▸ **Activity**
Copy out every line below in which the word "that" appears.

============

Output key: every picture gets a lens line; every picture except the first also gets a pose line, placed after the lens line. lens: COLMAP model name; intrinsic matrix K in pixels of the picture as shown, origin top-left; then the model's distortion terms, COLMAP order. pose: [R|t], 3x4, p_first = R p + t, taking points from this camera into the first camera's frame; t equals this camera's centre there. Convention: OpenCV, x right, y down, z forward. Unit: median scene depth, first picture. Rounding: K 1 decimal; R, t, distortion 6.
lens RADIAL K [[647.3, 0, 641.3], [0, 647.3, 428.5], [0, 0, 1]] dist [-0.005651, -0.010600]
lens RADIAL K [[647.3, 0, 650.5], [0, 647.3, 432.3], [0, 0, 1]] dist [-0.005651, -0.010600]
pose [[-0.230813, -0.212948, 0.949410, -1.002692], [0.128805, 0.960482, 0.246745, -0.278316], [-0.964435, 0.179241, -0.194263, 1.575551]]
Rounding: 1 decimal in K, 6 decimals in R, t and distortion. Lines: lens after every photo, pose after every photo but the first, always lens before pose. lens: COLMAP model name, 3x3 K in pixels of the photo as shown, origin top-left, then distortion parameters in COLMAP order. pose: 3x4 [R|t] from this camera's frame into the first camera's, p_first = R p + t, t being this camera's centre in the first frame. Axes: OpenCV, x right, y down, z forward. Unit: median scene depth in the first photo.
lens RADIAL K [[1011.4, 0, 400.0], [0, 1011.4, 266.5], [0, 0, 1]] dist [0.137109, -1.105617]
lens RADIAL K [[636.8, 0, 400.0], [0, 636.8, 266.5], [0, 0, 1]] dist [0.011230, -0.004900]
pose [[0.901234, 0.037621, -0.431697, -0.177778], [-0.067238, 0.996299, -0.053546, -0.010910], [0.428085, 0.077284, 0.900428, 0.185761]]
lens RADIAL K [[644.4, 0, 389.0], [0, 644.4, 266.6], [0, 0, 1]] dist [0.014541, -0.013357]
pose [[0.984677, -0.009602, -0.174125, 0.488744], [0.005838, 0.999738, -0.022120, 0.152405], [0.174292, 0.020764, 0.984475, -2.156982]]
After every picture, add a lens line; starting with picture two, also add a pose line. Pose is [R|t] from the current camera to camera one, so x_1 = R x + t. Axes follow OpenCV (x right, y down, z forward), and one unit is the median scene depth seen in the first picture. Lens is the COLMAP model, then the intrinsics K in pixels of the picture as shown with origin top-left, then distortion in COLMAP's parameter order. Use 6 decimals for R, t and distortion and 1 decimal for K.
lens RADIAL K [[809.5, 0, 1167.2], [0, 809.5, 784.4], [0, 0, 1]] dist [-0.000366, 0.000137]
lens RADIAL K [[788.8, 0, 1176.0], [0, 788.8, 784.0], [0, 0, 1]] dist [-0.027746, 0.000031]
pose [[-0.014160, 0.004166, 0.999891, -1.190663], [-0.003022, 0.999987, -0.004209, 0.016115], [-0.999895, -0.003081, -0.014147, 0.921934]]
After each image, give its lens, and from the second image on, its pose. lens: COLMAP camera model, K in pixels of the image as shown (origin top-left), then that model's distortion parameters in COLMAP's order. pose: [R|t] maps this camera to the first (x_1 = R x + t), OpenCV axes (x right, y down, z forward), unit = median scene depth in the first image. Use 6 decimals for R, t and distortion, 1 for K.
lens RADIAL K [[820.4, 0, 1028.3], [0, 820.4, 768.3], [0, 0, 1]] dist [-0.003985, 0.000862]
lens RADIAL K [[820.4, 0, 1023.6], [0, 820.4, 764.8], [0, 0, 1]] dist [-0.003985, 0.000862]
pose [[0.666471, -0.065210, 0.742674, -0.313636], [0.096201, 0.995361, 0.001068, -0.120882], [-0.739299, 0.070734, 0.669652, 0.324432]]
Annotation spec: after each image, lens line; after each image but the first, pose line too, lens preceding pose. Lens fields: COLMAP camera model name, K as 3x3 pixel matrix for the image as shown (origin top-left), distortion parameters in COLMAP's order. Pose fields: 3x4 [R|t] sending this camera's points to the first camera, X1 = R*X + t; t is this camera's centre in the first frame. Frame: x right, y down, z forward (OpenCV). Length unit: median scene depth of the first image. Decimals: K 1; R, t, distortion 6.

============

▸ **Output**
After each image, give its lens, and from the second image on, its pose. lens: COLMAP camera model, K in pixels of the image as shown (origin top-left), then that model's distortion parameters in COLMAP's order. pose: [R|t] maps this camera to the first (x_1 = R x + t), OpenCV axes (x right, y down, z forward), unit = median scene depth in the first image. Use 6 decimals for R, t and distortion, 1 for K.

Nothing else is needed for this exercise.